If Milan demurs, then the Galaxy is quite happy to hold Beckham to the terms of the loan agreement.

"If David ultimately is an asset for this team, we want him back," Leiweke said. "If David ultimately has a hunger and a desire to come help us make the impact on the pitch that we wanted to make with him but haven't done yet, then he's an important member of this team and our intention is to bring him back.

"Clearly, if David's in a position where he wants to finish the season in Milan, and Milan in turn compensates the Galaxy so that we can suffer no damages to our fans or to our team, then we'll take a look at it.

"But we have made it very clear to them that we expect David back here March 9. They agree and understand we own the contract. They understand the only way we do this is if, when this is all said and done, the Galaxy benefits.

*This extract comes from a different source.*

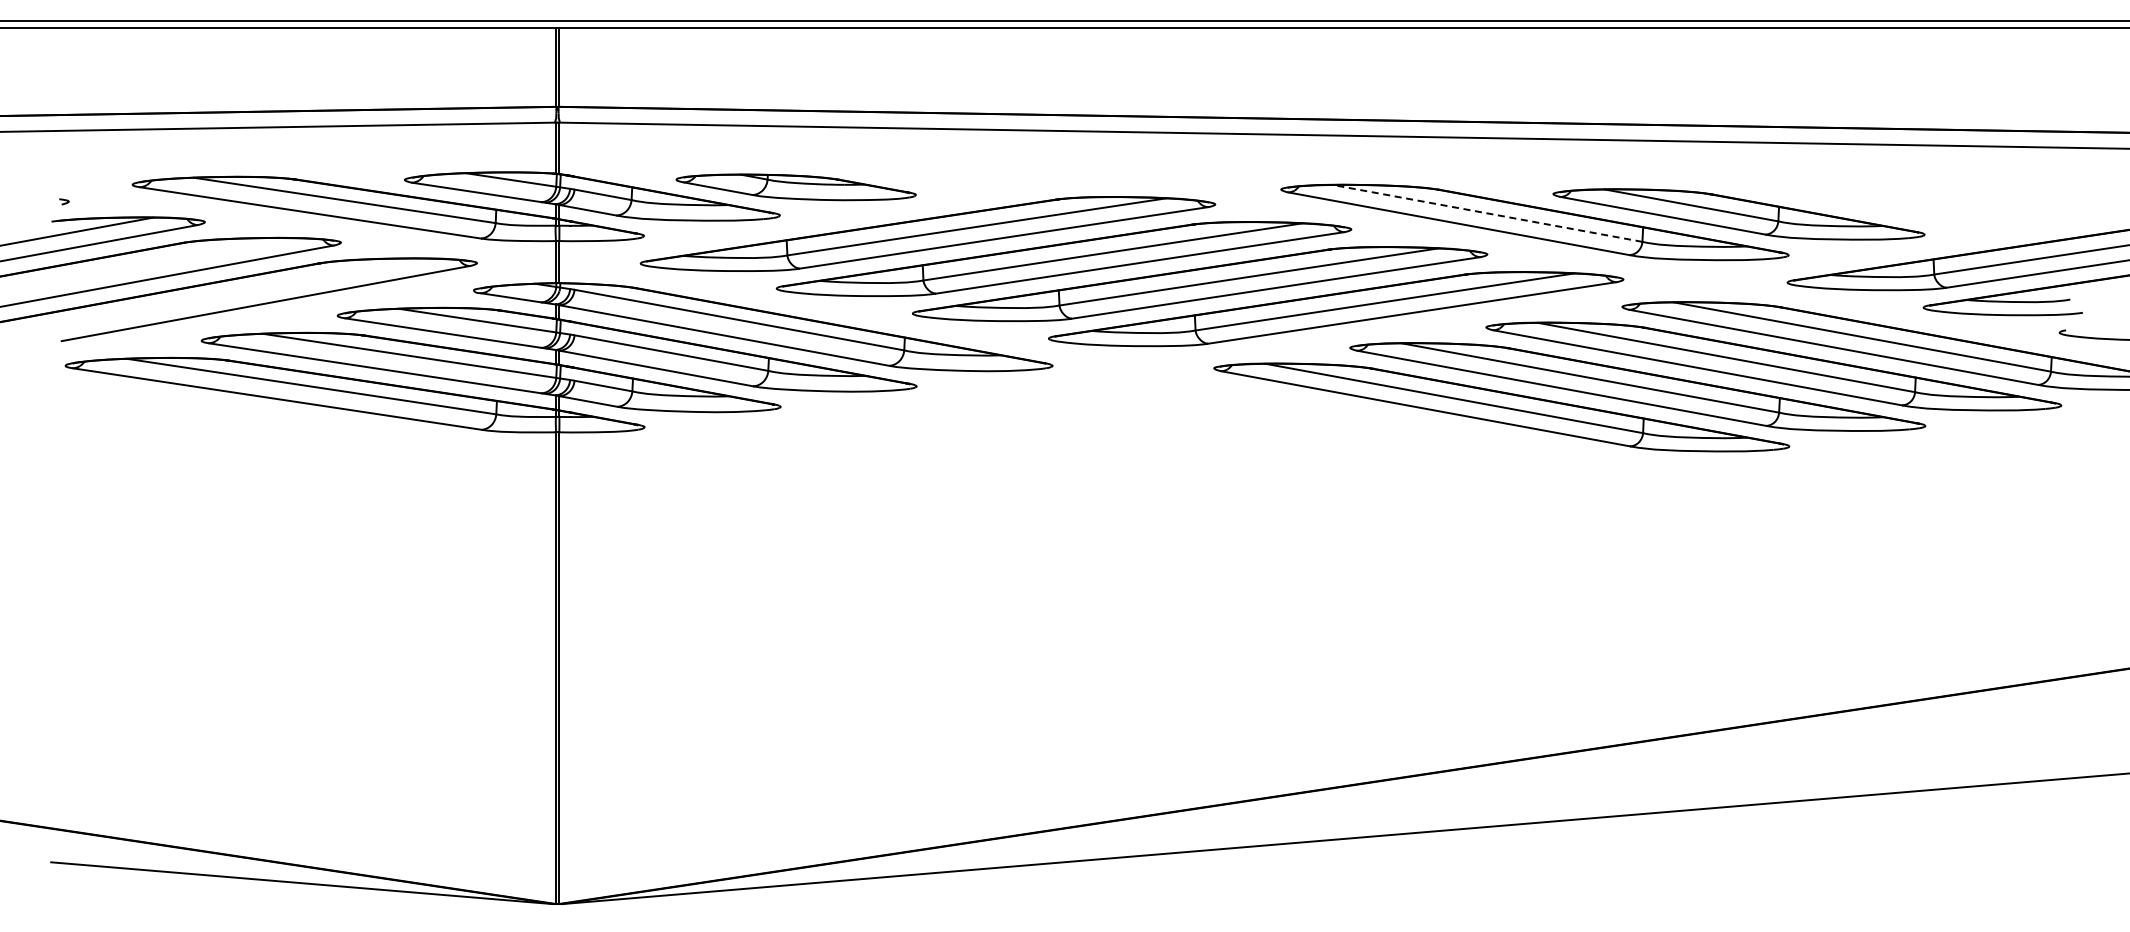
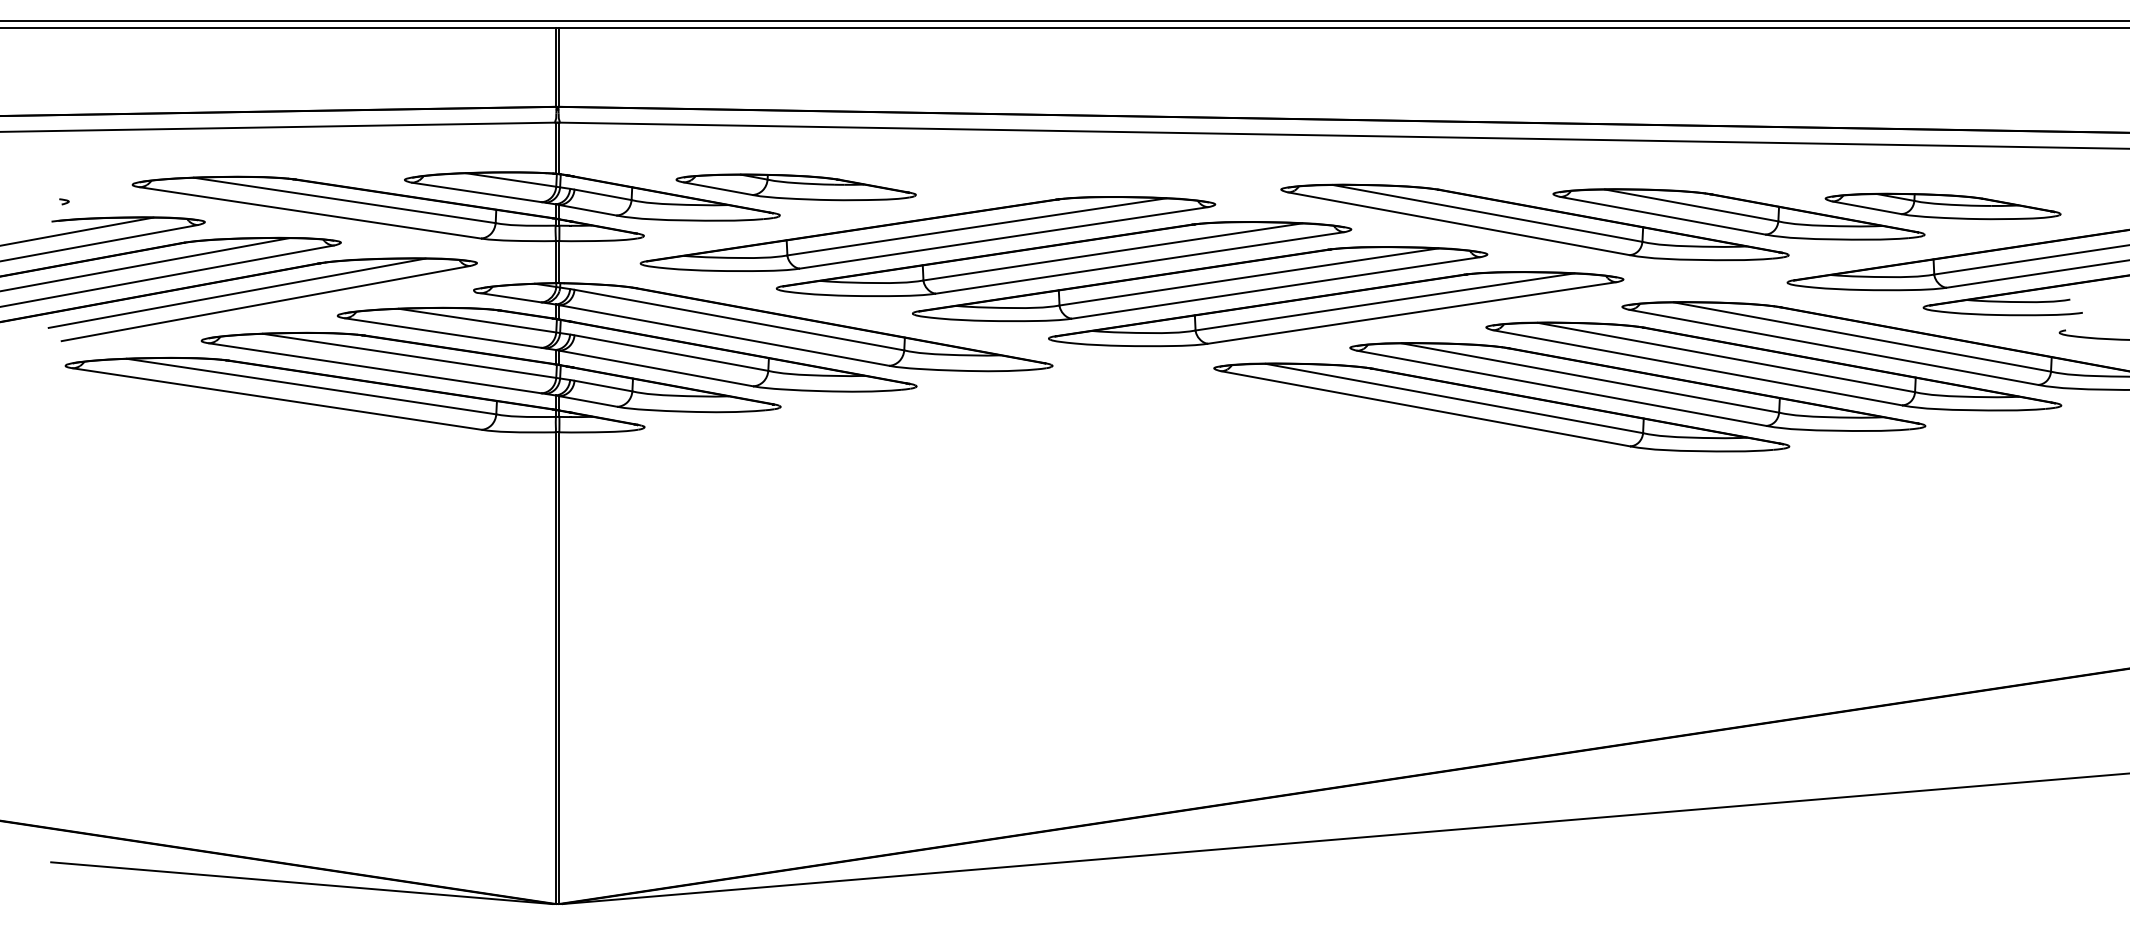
part at (1942, 206): none -> present
line at (1487, 213): dashed -> solid
line at (145, 264): none -> present
line at (236, 292): none -> present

"If the Galaxy comes out better without David than with David, then we'll take a look at it."

So, the ball has been kicked back into AC Milan's half of the field and it is up to the Italians to decide the next move.

"We understand his [Beckham's] infatuation with playing on the world's most popular club team right now, and we understand his trying to mentally get around the idea of coming back to play with a team that didn't make the playoffs in MLS last year," Leiweke said.

"That said, David and us actually are talking. He has never forced our hand on anything. This is not a legal conversation and has never been a legal conversation. He does not have lawyers looking at the contract.

"David has made it very clear that if our decision is to bring him back here, he will return. Period."

Beckham is set to play for AC Milan against Reggina today, and he also is expected to be selected for the England team that will play Spain in a friendly in Seville on Feb. 11. If he plays in that game, it would be his 108th national team appearance, tying a record set by Bobby Moore, England's 1966 World Cup-winning captain.

Leiweke said that was one reason why few comments had been forthcoming from AEG or the Galaxy despite the rumors flying in Italy and England.

"This is an important time in his life," Leiweke said. "He's about to establish some iconic marks with the national team and I'm not interested in taking away from that or distracting David.

"As everyone knows, we've kept our mouths shut and stayed out of this because I didn't think there was anything to be gained by ultimately trying to negotiate with anyone through the media by responding to what people say David said or didn't say.

"Last time I checked, we're the ones that have the contract. So the decision as to where David's going to play this year is as much ours as anyone's."

Asked whether Milan's interest was in an extended loan or an outright purchase of Beckham, Leiweke said: "I think they would look at either. We wouldn't."

In other words, Beckham will be sold or he will be back, and that could lead to one unhappy player.

"If David comes back, it will be because there were decisions made by all involved and he'll accept that," Leiweke said. "I don't think he'll be as disgruntled as the media makes it out to be."